Visualise Lipschitz Equivalence

Question

I have a question on Lipschitz equivalence, defined in the following way:

Let $X$ be a set, and let $d$ and $d'$ be metrics on $X$. We say that $d$ and $d'$ are Lipschitz equivalent if there exists real numbers $c,C>0$ such that for all $x,y \in X$,

$$ c d(x,y) \leq d'(x,y) \leq C d(x,y) $$

I would like to know if it is sensible to visualise the equivalence as follows: let A be a space as seen under metric $d$. Then we can obtain the space A as seen under metric $d'$ by stretching and/or compressing the space by a finite amount. I am picturing it as the space being a giant 2-dimensional rubber surface that I can stretch and compress at will.

Does this make sense?

Answer 1

This is sensible but there is one limitation in thinking about stretching rubber, which is that this viewpoint is mostly limited to length spaces, i.e., metric spaces where the distance is expressed as the infimum of lengths of curves joining a pair of points. In other words, this is OK so long as you take rubber with a grain of salt.
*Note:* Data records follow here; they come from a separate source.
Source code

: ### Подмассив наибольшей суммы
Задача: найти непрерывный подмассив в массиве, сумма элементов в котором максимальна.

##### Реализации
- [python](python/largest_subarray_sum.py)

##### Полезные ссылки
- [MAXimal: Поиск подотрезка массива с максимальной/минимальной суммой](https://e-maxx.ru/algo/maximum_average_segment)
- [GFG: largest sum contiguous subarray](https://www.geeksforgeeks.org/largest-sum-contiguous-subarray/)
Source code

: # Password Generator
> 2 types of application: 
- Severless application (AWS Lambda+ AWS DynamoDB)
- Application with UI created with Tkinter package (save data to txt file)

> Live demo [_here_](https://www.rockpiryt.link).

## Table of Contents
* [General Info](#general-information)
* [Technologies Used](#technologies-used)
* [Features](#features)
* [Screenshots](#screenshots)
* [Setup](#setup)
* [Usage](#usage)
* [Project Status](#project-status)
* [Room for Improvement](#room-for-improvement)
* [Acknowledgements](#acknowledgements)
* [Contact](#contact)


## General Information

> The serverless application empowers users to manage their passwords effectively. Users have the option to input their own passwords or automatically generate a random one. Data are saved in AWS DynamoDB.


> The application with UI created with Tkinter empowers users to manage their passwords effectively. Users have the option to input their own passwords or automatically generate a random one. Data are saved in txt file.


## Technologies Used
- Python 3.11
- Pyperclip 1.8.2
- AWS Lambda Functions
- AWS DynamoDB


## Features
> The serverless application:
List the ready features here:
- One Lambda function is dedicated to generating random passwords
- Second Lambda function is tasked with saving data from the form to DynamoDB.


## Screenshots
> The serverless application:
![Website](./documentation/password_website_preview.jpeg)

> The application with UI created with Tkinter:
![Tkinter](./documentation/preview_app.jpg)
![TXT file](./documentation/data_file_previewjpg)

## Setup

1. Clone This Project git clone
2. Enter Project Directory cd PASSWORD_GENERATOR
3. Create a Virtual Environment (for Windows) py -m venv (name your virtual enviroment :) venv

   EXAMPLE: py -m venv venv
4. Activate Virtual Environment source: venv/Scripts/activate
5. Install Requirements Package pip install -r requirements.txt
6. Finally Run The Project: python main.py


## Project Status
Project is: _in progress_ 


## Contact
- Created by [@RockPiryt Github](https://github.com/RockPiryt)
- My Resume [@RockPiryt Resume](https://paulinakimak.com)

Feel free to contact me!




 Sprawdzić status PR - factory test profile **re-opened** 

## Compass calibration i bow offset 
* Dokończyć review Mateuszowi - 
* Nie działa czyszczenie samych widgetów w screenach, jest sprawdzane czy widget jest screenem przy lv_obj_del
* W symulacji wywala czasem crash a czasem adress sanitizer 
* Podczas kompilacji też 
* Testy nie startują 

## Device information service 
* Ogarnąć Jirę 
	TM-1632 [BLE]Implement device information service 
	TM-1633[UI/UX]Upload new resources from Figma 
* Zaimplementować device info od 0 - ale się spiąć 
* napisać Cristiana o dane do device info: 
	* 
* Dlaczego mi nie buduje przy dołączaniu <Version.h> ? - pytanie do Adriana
For example, the unit circle has two natural metrics: (1) the Euclidean, where the distance between opposite points is $2$; and (2) the length metric, where the distance between opposite points is $\pi$.

Answer 2

If I understand correctly, your picture would rather refer to a situation where $d'(x,y) = Kd(x,y)\ $ for some fixed $K > 0$.

The situation is a bit different in the case of the Lipschitz equivalence. Indeed, suppose for instance that $c = 1$ and $C = 3$. You may perfectly have three pairs of points $(x_1, y_1)$, $(x_2, y_2)$, $(x_3, y_3)$ such that $d'(x_1, y_1) = d(x_1, y_1)$, $d'(x_2, y_2) = 2d(x_2, y_2)$ and $d'(x_3, y_3) = 3d(x_3, y_3)$. Thus in some sense, your compression ratio may depend on the pair of points you choose.